**Task details**
The response should contain all of the records, copied exactly, and none of the images.

**Data supplied**
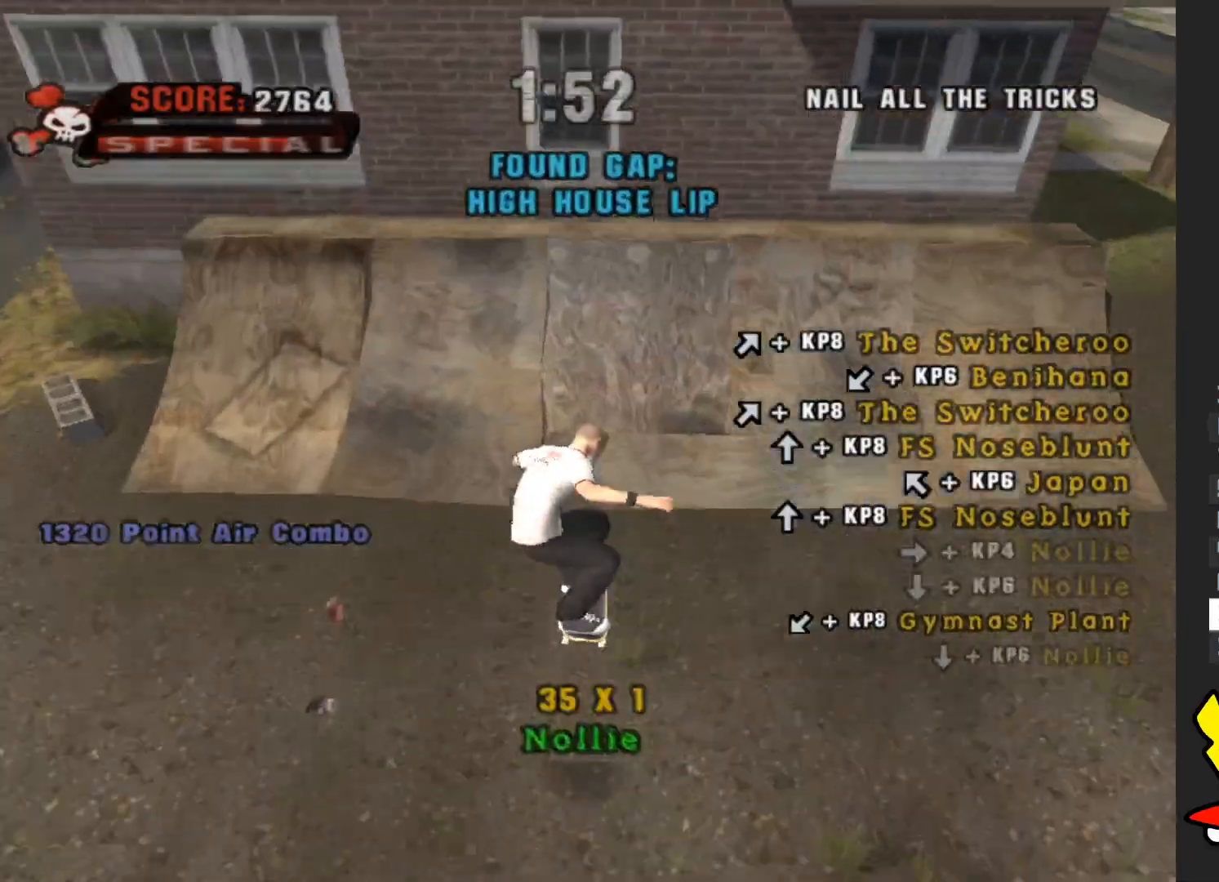
{"buttons": [], "left_stick": "center", "right_stick": "center", "events": [[417, "A", "up"]]}
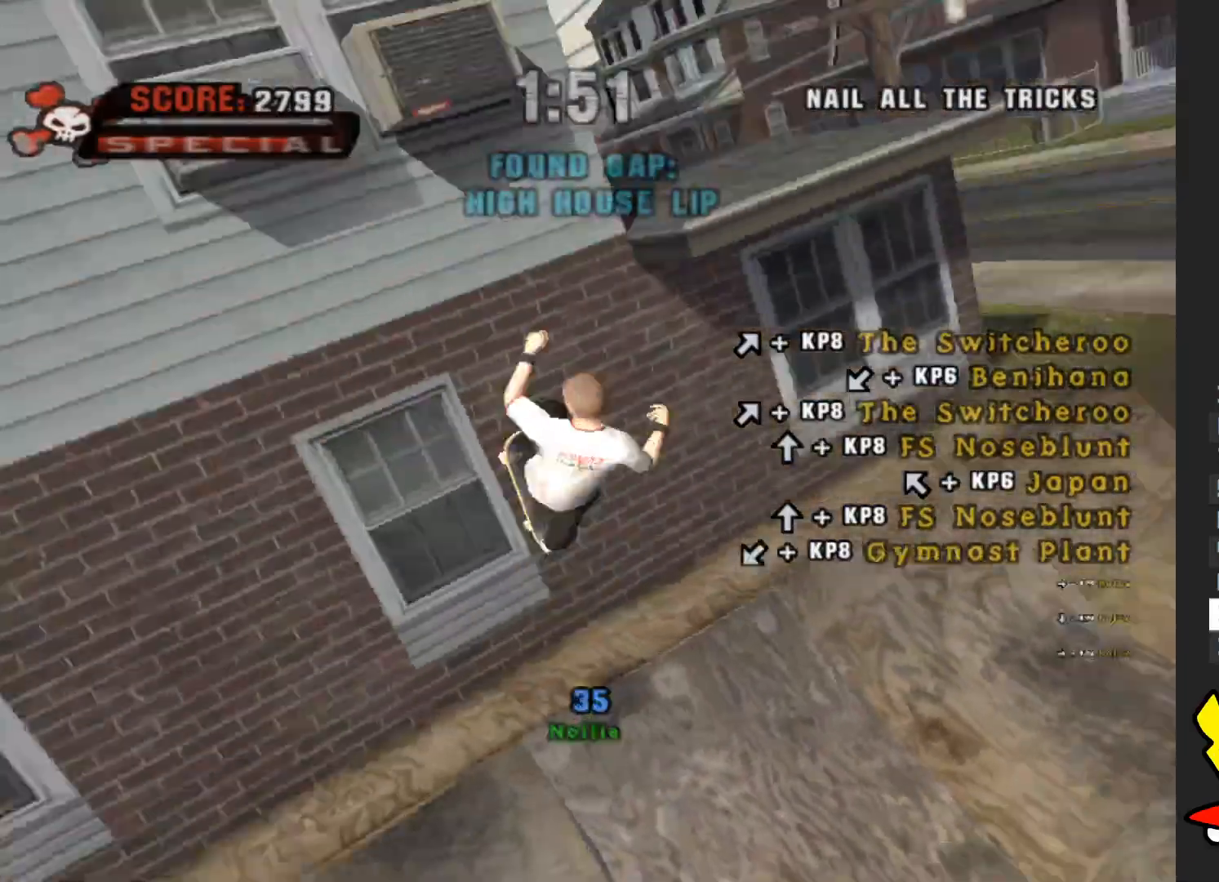
{"buttons": [], "left_stick": "center", "right_stick": "center", "events": [[300, "Y", "down"], [300, "left_stick", "down"], [367, "left_stick", "center"], [433, "Y", "up"]]}
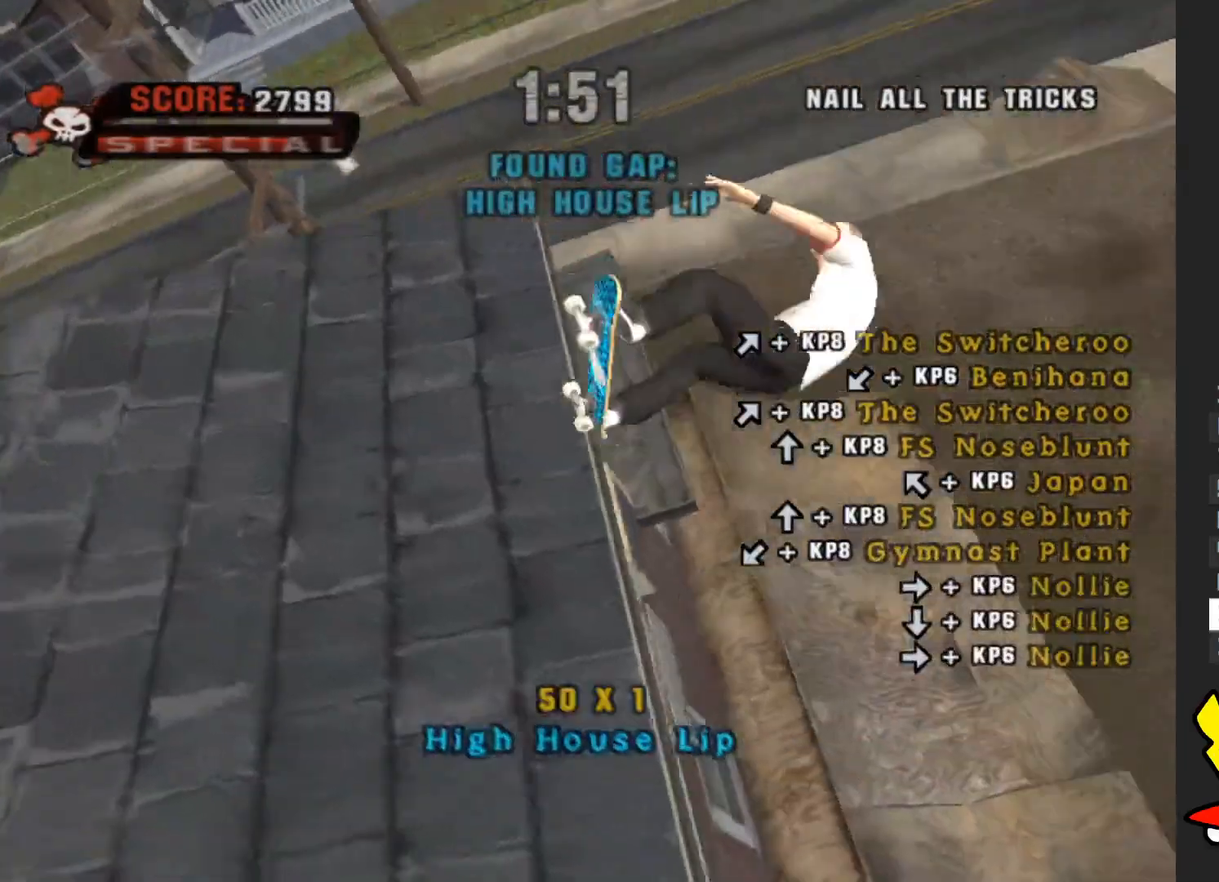
{"buttons": [], "left_stick": "center", "right_stick": "center", "events": [[133, "A", "down"], [500, "A", "up"]]}
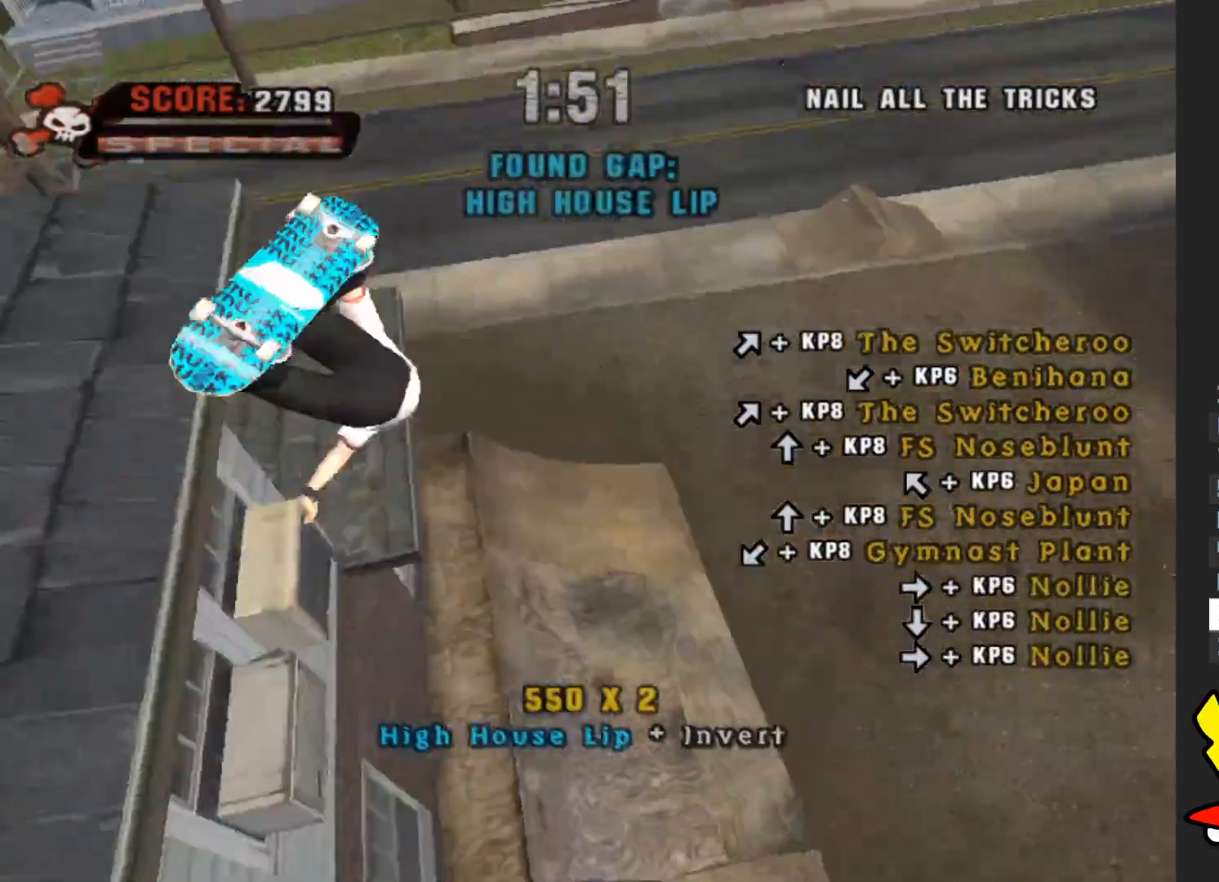
{"buttons": ["A"], "left_stick": "center", "right_stick": "center", "events": [[450, "A", "down"]]}
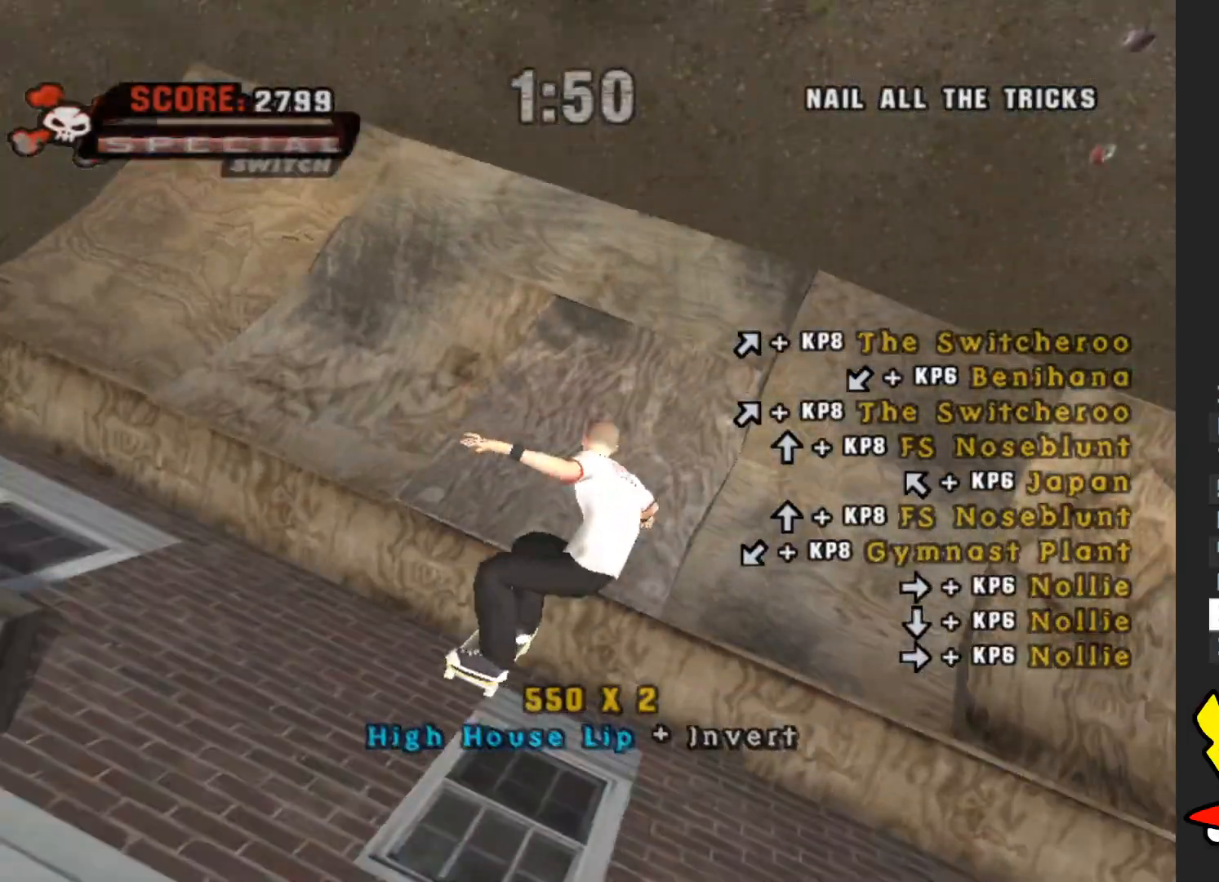
{"buttons": [], "left_stick": "center", "right_stick": "center", "events": [[317, "A", "up"], [317, "X", "down"], [317, "left_stick", "right"], [367, "X", "up"], [367, "left_stick", "center"]]}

**Task result**
{"buttons": [], "left_stick": "center", "right_stick": "center", "events": [[417, "A", "up"]]}
{"buttons": [], "left_stick": "center", "right_stick": "center", "events": [[300, "Y", "down"], [300, "left_stick", "down"], [367, "left_stick", "center"], [433, "Y", "up"]]}
{"buttons": [], "left_stick": "center", "right_stick": "center", "events": [[133, "A", "down"], [500, "A", "up"]]}
{"buttons": ["A"], "left_stick": "center", "right_stick": "center", "events": [[450, "A", "down"]]}
{"buttons": [], "left_stick": "center", "right_stick": "center", "events": [[317, "A", "up"], [317, "X", "down"], [317, "left_stick", "right"], [367, "X", "up"], [367, "left_stick", "center"]]}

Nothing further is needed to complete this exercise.